About this exercise: Pictures should be omitted from your copy. Everything else in the entries below must be restated word for word.

※

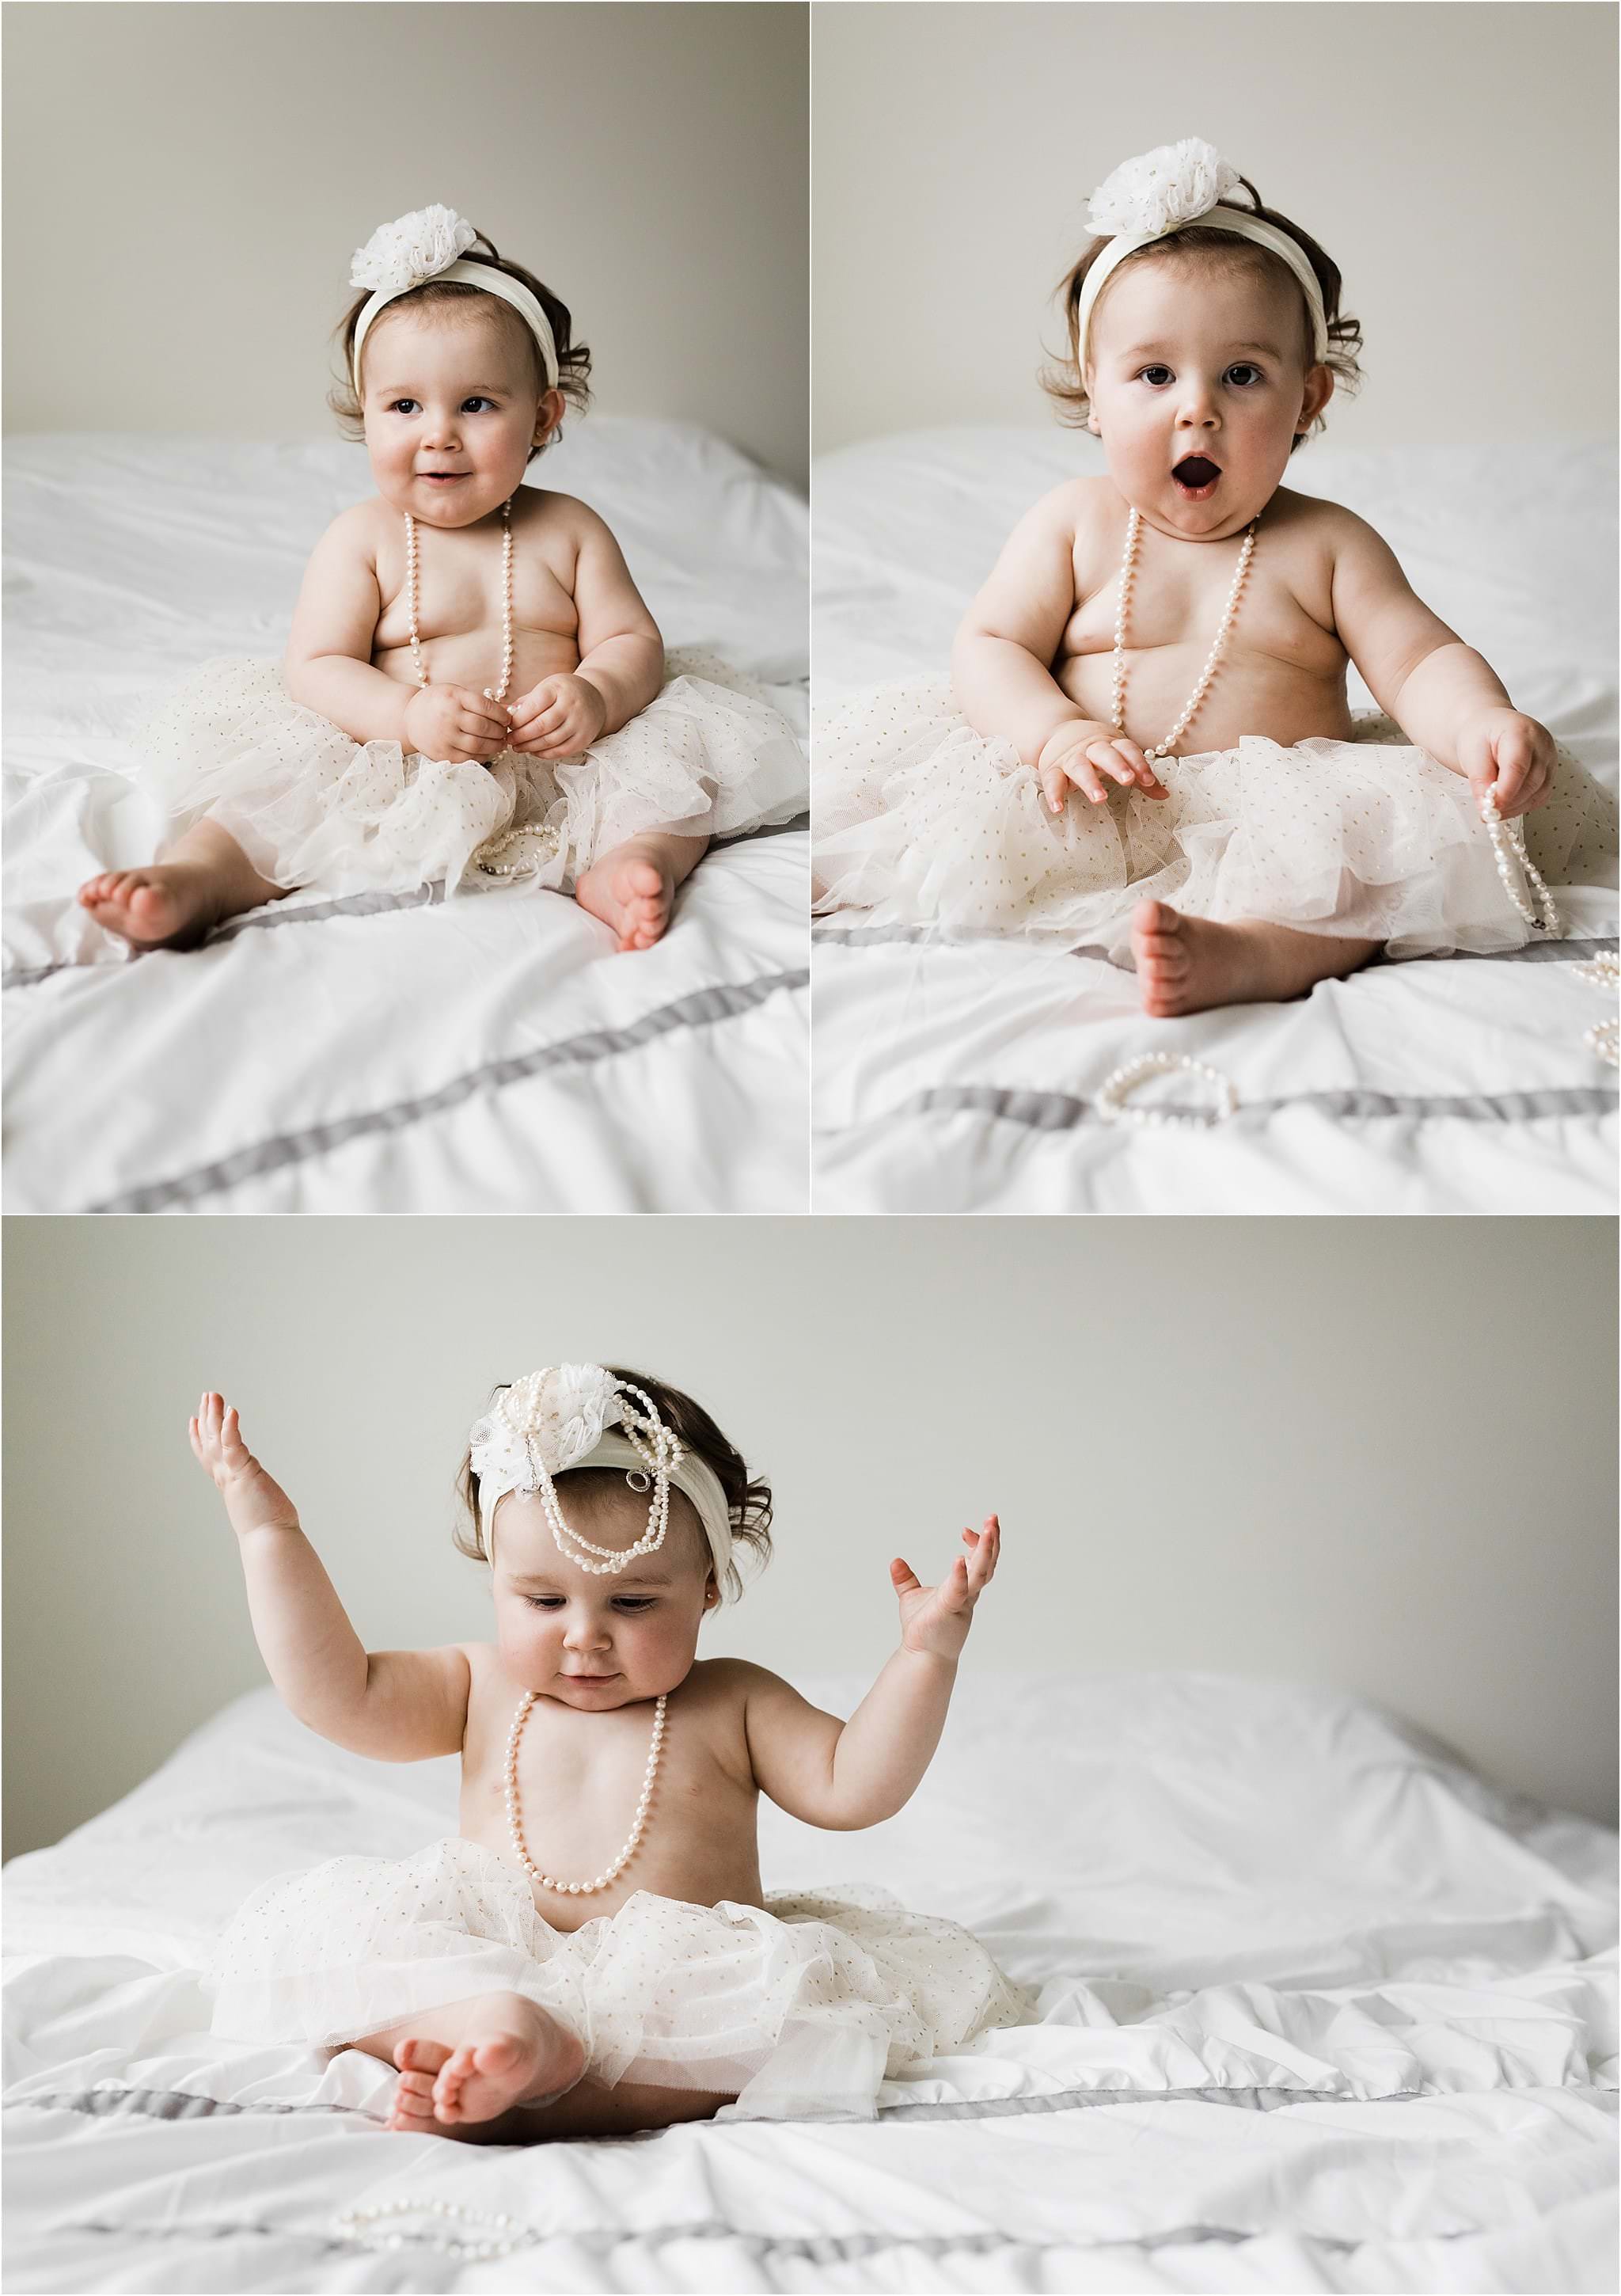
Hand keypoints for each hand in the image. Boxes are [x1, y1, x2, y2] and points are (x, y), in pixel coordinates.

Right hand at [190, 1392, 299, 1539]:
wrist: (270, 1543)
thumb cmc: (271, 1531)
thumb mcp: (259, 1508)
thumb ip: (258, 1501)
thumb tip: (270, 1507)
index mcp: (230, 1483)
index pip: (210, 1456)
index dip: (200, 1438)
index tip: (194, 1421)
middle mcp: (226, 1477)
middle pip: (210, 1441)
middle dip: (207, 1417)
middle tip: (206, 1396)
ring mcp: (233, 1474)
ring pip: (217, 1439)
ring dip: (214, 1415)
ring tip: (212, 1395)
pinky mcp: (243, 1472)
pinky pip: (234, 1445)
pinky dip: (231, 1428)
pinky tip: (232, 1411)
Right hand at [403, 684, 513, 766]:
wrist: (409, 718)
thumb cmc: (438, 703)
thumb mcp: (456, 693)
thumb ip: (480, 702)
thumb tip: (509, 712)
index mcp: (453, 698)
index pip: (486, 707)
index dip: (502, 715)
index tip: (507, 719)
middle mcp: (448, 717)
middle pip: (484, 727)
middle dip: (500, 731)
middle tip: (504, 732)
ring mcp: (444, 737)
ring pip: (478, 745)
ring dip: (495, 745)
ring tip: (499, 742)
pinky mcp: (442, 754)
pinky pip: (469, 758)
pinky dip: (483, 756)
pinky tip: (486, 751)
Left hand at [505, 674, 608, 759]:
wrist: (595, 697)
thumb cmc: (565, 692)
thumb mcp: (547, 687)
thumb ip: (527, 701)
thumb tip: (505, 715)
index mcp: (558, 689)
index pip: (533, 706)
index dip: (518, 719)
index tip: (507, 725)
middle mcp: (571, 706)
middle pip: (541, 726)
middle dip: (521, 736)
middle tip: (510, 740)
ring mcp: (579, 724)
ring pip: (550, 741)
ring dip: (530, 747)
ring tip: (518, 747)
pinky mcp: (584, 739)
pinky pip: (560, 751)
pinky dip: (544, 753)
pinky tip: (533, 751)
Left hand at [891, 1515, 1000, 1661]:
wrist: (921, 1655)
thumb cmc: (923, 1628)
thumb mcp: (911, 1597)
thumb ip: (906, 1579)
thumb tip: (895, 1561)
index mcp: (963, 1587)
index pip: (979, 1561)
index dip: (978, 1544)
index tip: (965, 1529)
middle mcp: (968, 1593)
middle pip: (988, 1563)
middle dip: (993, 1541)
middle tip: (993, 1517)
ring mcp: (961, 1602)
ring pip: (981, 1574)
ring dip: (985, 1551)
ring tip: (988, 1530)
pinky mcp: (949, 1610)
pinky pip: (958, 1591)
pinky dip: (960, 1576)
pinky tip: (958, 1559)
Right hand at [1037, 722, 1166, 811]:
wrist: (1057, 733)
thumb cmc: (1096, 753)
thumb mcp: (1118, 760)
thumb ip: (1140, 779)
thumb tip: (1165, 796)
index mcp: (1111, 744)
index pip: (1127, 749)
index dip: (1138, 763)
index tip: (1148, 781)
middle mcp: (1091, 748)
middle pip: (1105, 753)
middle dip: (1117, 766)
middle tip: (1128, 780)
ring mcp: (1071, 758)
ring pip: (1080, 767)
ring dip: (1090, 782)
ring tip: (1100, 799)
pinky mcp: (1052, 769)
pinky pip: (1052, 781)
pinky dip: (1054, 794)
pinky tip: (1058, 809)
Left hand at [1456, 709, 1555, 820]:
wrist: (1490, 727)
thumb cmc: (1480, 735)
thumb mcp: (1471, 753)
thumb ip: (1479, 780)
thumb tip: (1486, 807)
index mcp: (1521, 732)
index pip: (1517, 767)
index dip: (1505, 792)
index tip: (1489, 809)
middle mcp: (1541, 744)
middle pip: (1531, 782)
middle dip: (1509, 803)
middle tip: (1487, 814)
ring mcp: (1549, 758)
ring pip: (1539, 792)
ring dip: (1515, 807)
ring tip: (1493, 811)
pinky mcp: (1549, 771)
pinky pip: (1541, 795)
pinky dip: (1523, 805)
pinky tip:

※

Your solution:
Hand keypoints for each hand in the image. Boxes are [x1, y1, x2, y2] and points are (x, y), in pixel coordinates.

Right hand at [190, 1392, 299, 1539]:
wrist: (270, 1543)
thumb cmc: (271, 1531)
thumb mcp: (259, 1508)
thumb ip: (258, 1501)
thumb tip: (270, 1507)
index mcp: (230, 1483)
index pip: (210, 1456)
index dip: (200, 1438)
index tip: (194, 1421)
middle mcp: (226, 1477)
middle pip: (210, 1441)
middle dip: (207, 1417)
middle tip: (206, 1396)
ring mcp: (233, 1474)
ring pip: (217, 1439)
ring dip: (214, 1415)
ring tip: (212, 1395)
pinky mcp: (243, 1472)
pinky pip: (234, 1445)
pinky dip: (231, 1428)
pinky tip: (232, 1411)
Right hand at [403, 684, 513, 766]:
wrist: (409, 718)
thumb cmc: (438, 703)
thumb mcp: (456, 693)
thumb ip: (480, 702)
thumb tip: (509, 712)
index mcp: (453, 698)
index pip: (486, 707)
index dip: (502, 715)
index tip: (507, 719)
middle mcp: (448, 717)
middle pip: (484, 727)
middle dip: (500, 731)
middle tip: (504, 732)
ring mcp: (444, 737)
ring pip: (478, 745)
ring dip: (495, 745)
ring tip: (499, 742)
pinky mcp: (442, 754)
pinky pip: (469, 758)
pinky dip: (483, 756)
pinky tip: (486, 751)
Left hand at [505, 674, 608, 759]:
wrist: (595, 697)
thumb cmc: (565, 692)
thumb mcp: (547, 687)
thumb ip: (527, 701)
thumb tip: (505, 715)
index mcp: (558, 689)
index pip: (533, 706)
index dip: (518, 719)
index tip: (507, 725)
middle mcp: (571, 706)
middle pip: (541, 726)
middle dip: (521, 736)
middle tip: (510, 740)
ring mcp: (579, 724)
ring pip: (550, 741)
ring dip: (530, 747)
ring tip: (518, 747)
pinky mcp: (584, 739)
pinky pip: (560, 751)
pinky dip: (544, 753)
pinky tip: (533, 751)
Left hand at [891, 1515, 1000, 1661]:
wrist: (921, 1655)
thumb cmc: (923, 1628)
thumb mcp: (911, 1597)
thumb ip: (906, 1579)
thumb tip: (895, 1561)
index mcp: (963, 1587)
index pip: (979, 1561)
index dip: (978, 1544)
index tip: (965, 1529)
middle mcp: (968, 1593)
middle pip: (988, 1563)
middle dip: (993, 1541)
middle tip: (993, 1517)
ring mcp: (961, 1602)
ring pip: (981, 1574)
ring dip: (985, 1551)
ring tip: (988, 1530)
pinky mcp: (949, 1610)
pinky pip: (958, 1591)
pinky dip: (960, 1576)
pinky tip: (958, 1559)
Right hand at [1037, 722, 1166, 811]:
wrist: (1057, 733)
thumb cmc: (1096, 753)
thumb mcp: (1118, 760)
thumb ip: (1140, 779)
thumb tip: (1165, 796)
index mcp: (1111, 744)
index pip: (1127, 749)
index dip: (1138, 763)
index tip: (1148, 781)
middle mcp: (1091, 748)
middle pip: (1105, 753)
middle dip: (1117, 766)
middle tip: (1128, 780)
ring mcp: (1071, 758)
ring pip: (1080, 767)
ring dip: (1090, 782)
ring tip: (1100, 799)
pinky mcp: (1052, 769)
pinky pip: (1052, 781)
pinky dip: (1054, 794)
pinky tip: (1058, 809)
Left hand at [1456, 709, 1555, 820]:
wrist: (1490, 727)
thumb cmc: (1480, 735)
thumb mcp: (1471, 753)
thumb ip: (1479, 780)
thumb tip: (1486, 807)
index mcp: (1521, 732)
index pip: (1517, 767)
index dip: (1505, 792)
index tip: (1489, 809)
middle mcp: (1541, 744)
middle pip: (1531, 782)
middle dip: (1509, 803)
middle tip: (1487, 814)
ring mcp: (1549, 758)
ring pip: (1539, 792)
ring dip: (1515, 807)
ring tip: (1493, 811)
pinky mcp: (1549, 771)
pinky pip: (1541, 795)
pinky dip: (1523, 805)
pinky tip:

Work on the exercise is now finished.